In this exercise, write out the data word for word and leave every image out.

● ● ● ●

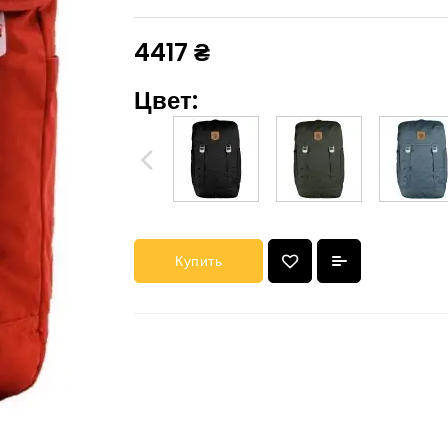
4417 ₴
Цвет:
Купить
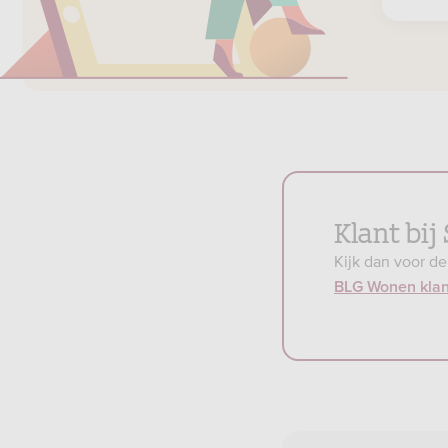
Klant bi
Kijk dan voor d
BLG Wonen kla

● ● ● ●

▶ Reply to the exercise
4417 ₴
Цвет:
Купить
Klant bi
Kijk dan voor d
BLG Wonen kla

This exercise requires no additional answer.